╭─ PROVIDED RECORDS
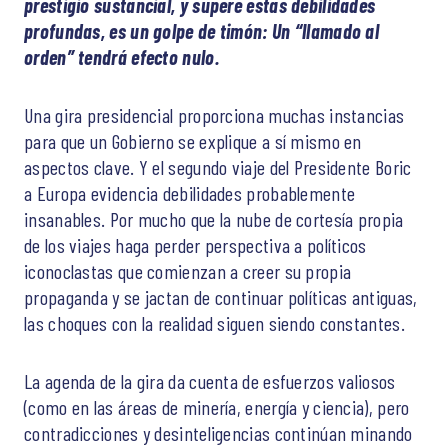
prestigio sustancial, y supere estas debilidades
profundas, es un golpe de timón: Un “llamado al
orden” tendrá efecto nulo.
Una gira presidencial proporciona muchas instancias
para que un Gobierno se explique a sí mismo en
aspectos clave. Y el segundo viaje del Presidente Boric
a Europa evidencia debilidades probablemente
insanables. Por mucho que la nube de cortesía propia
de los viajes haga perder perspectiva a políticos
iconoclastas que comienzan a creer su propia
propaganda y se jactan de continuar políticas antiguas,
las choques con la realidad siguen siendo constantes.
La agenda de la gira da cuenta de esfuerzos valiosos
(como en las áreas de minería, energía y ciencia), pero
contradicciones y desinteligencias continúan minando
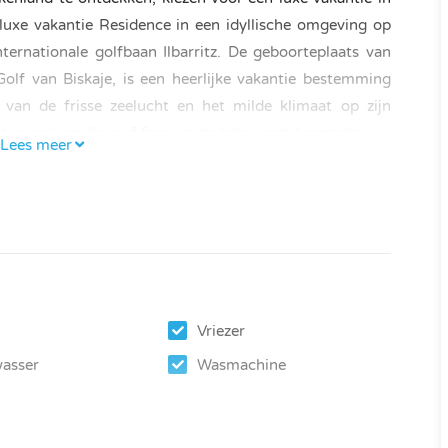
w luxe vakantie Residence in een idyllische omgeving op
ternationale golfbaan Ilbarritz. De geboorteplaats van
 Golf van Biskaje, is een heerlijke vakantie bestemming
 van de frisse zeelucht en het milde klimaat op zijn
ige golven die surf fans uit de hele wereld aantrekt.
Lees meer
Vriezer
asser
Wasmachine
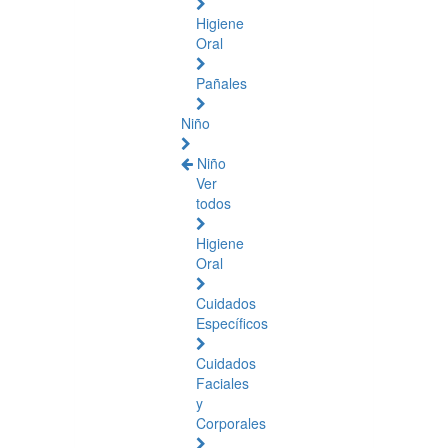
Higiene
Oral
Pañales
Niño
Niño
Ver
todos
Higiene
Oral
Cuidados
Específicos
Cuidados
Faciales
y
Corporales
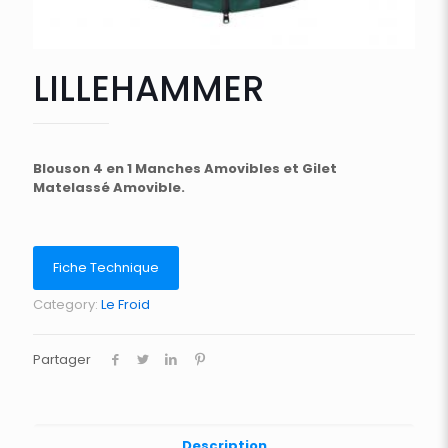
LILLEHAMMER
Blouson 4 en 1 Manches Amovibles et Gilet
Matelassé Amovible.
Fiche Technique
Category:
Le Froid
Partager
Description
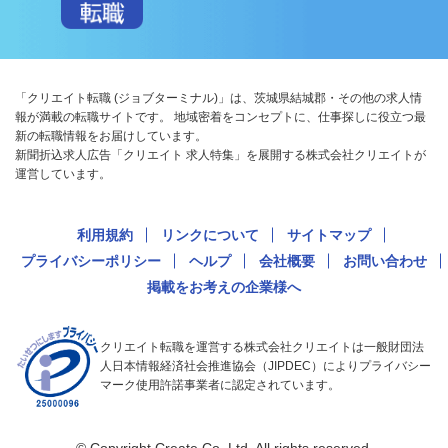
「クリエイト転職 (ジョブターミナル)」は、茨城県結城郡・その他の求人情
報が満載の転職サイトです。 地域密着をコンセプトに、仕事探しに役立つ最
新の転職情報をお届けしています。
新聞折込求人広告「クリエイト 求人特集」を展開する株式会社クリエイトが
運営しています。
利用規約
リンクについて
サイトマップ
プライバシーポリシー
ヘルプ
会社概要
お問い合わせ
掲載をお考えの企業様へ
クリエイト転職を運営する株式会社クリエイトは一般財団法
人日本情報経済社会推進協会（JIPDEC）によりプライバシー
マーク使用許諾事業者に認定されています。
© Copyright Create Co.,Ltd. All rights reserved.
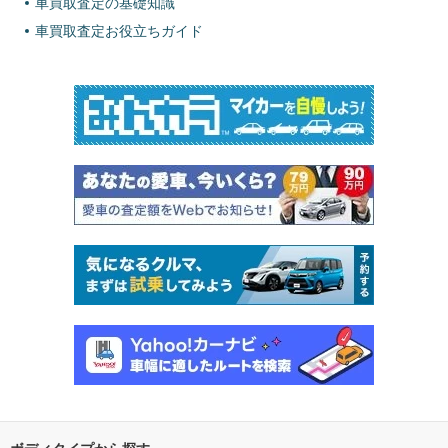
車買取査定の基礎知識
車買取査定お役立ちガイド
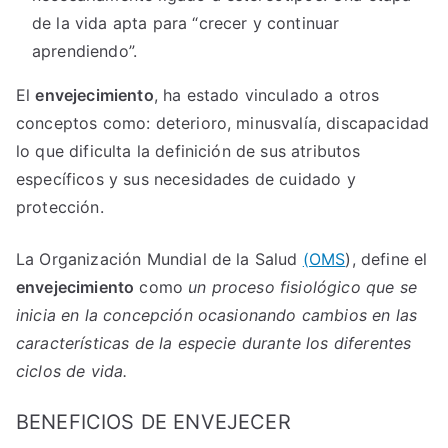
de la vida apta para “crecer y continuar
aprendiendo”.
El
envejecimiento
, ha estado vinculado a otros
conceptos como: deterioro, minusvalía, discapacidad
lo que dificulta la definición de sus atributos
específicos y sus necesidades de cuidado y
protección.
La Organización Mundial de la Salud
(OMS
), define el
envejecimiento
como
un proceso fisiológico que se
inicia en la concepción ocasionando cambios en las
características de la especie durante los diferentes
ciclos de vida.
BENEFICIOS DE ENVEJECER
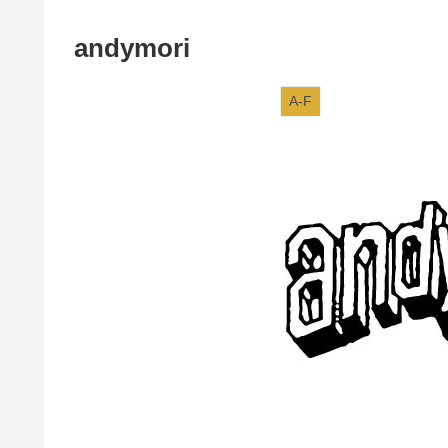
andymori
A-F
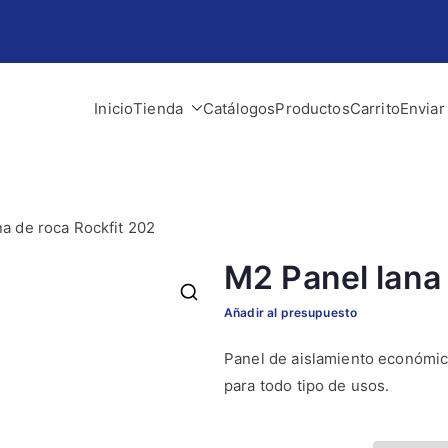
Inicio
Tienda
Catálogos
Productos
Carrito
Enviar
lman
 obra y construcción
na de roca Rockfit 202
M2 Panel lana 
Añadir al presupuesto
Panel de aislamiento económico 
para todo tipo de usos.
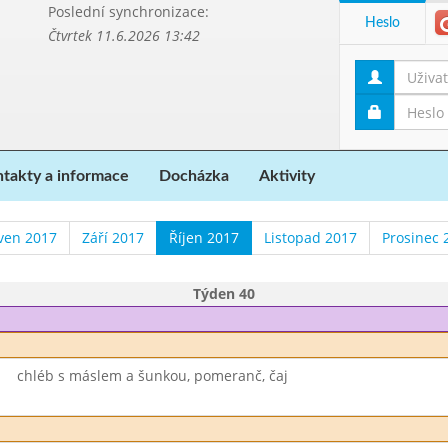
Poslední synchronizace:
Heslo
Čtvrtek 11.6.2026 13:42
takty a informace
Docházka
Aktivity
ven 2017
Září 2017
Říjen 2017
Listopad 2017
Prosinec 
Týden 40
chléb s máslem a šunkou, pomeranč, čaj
╰─
### TASK TO CARRY OUT
Can you repeat the text of all the rows above word for word, leaving out the pictures?

### TASK RESULT
prestigio sustancial, y supere estas debilidades
profundas, es un golpe de timón: Un “llamado al
orden” tendrá efecto nulo.
Una gira presidencial proporciona muchas instancias
para que un Gobierno se explique a sí mismo en
aspectos clave. Y el segundo viaje del Presidente Boric
a Europa evidencia debilidades probablemente
insanables. Por mucho que la nube de cortesía propia
de los viajes haga perder perspectiva a políticos
iconoclastas que comienzan a creer su propia
propaganda y se jactan de continuar políticas antiguas,
las choques con la realidad siguen siendo constantes.
La agenda de la gira da cuenta de esfuerzos valiosos
(como en las áreas de minería, energía y ciencia), pero
contradicciones y desinteligencias continúan minando
w luxe vakantie Residence in een idyllische omgeving op
ternationale golfbaan Ilbarritz. De geboorteplaats van
 Golf van Biskaje, is een heerlijke vakantie bestemming
 van de frisse zeelucht en het milde klimaat op zijn
ige golven die surf fans uit de hele wereld aantrekt.
Lees meer
Vriezer
asser
Wasmachine
Higiene
Oral
Pañales
Niño
Niño
Ver
todos
Higiene
Oral
Cuidados
Específicos
Cuidados
Faciales
y
Corporales
LILLEHAMMER
Blouson 4 en 1 Manches Amovibles et Gilet
Matelassé Amovible.
Fiche Technique
Category:
Le Froid
Partager
Description
「クリエイト転職 (ジョブターミナル)」は、茨城県結城郡・その他の求人情
報が満載の転職サイトです。 地域密着をコンセプトに、仕事探しに役立つ最
新の転職情報をお届けしています。
新聞折込求人広告「クリエイト 求人特集」を展開する株式会社クリエイトが
運営しています。
利用規約
リンクについて
サイトマップ
プライバシーポリシー
ヘルプ
会社概要
お問い合わせ
掲載をお考えの企業様へ
クリエイト転職を運営する株式会社クリエイトは一般財団法
人日本情報経済社会推進協会（JIPDEC）によりプライバシー
マーク使用許諾事業者に認定されています。
© Copyright Create Co.,Ltd. All rights reserved.
車買取査定の基礎知識
車買取査定お役立ちガイド
de la vida apta para “crecer y continuar
aprendiendo”.
El
envejecimiento
, ha estado vinculado a otros
conceptos como: deterioro, minusvalía, discapacidad
lo que dificulta la definición de sus atributos
específicos y sus necesidades de cuidado y
protección.
La Organización Mundial de la Salud
(OMS
), define el
envejecimiento
como
un proceso fisiológico que se
inicia en la concepción ocasionando cambios en las
características de la especie durante los diferentes
ciclos de vida.
BENEFICIOS DE ENVEJECER
andymori
A-F
Inicio
Tienda
Catálogos
Productos
Carrito
Enviar
lman
 obra y construcción
na de roca Rockfit 202
M2 Panel lana 
Añadir al presupuesto
Panel de aislamiento económico 
para todo tipo de usos.
Poslední synchronizace:
Heslo
Čtvrtek 11.6.2026 13:42
takty a informace
Docházka
Aktivity
ven 2017
Září 2017
Říjen 2017
Listopad 2017
Prosinec 
Týden 40
chléb s máslem a šunkou, pomeranč, čaj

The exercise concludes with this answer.